* ABOUT THIS TASK
Write the data out again, character for character, with no images.

* DATA FOR THIS EXERCISE

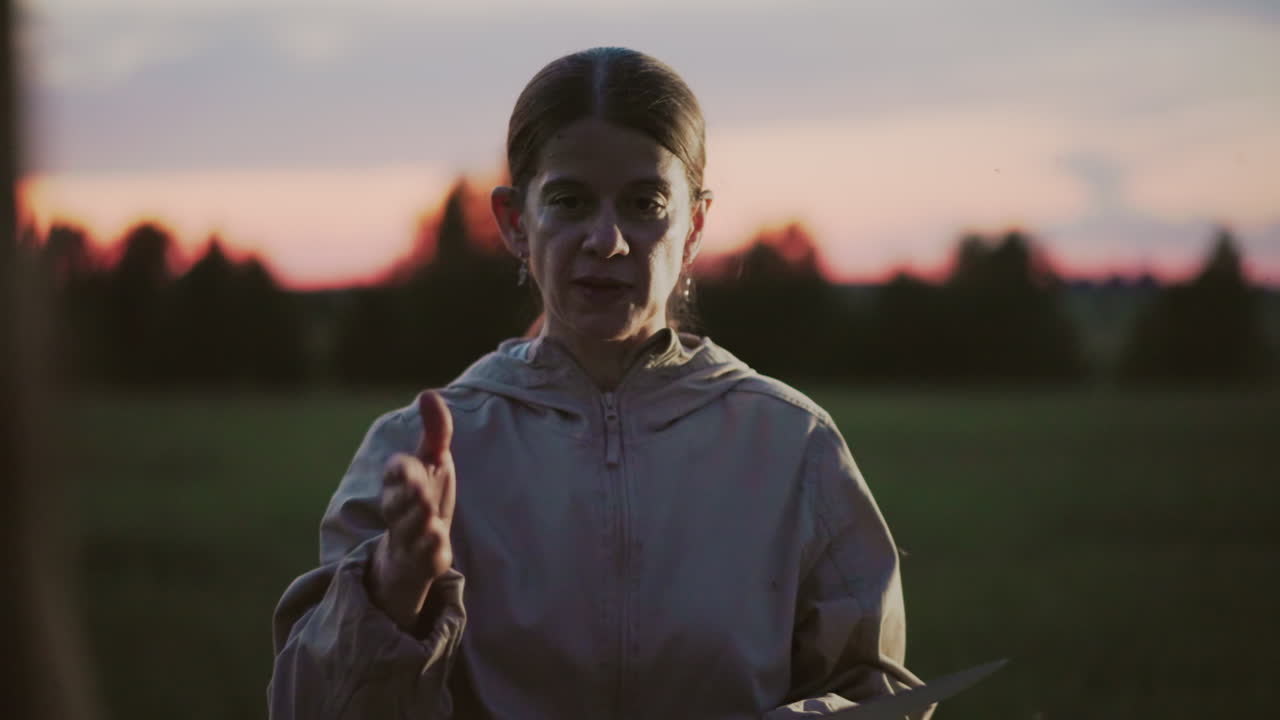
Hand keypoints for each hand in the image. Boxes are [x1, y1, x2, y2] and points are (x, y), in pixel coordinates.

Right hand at [368, 390, 455, 631]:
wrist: (415, 553)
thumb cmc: (426, 498)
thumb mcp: (433, 463)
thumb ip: (435, 431)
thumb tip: (427, 394)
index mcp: (400, 484)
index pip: (395, 473)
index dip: (399, 471)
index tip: (405, 465)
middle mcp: (400, 511)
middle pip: (398, 503)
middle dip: (408, 495)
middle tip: (420, 490)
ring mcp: (410, 537)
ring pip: (410, 529)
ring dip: (419, 521)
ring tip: (429, 514)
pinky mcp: (425, 561)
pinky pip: (425, 556)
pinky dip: (431, 548)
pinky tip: (438, 539)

* EXERCISE ANSWER
Hand keypoints for each hand in the image. Boxes are [x1, y1, x2, y2] and points are (x, y), in pixel coordinates.

Right hand at [368, 390, 455, 631]:
wrist: (415, 553)
thumb cmc: (426, 498)
thumb mcp: (433, 463)
thumb ip: (435, 431)
thumb tip: (427, 394)
index mcp: (400, 484)
index pip: (395, 473)
index dip: (399, 471)
index tip: (405, 465)
middle mcp: (400, 511)
middle pip: (398, 503)
middle dip: (408, 495)
middle tip: (420, 490)
ring mcp: (410, 537)
ring pip: (410, 529)
ring dip: (419, 521)
ring tip: (429, 514)
pinky mcp: (425, 561)
pinky pip: (425, 556)
pinky dip: (431, 548)
pinky tip: (438, 539)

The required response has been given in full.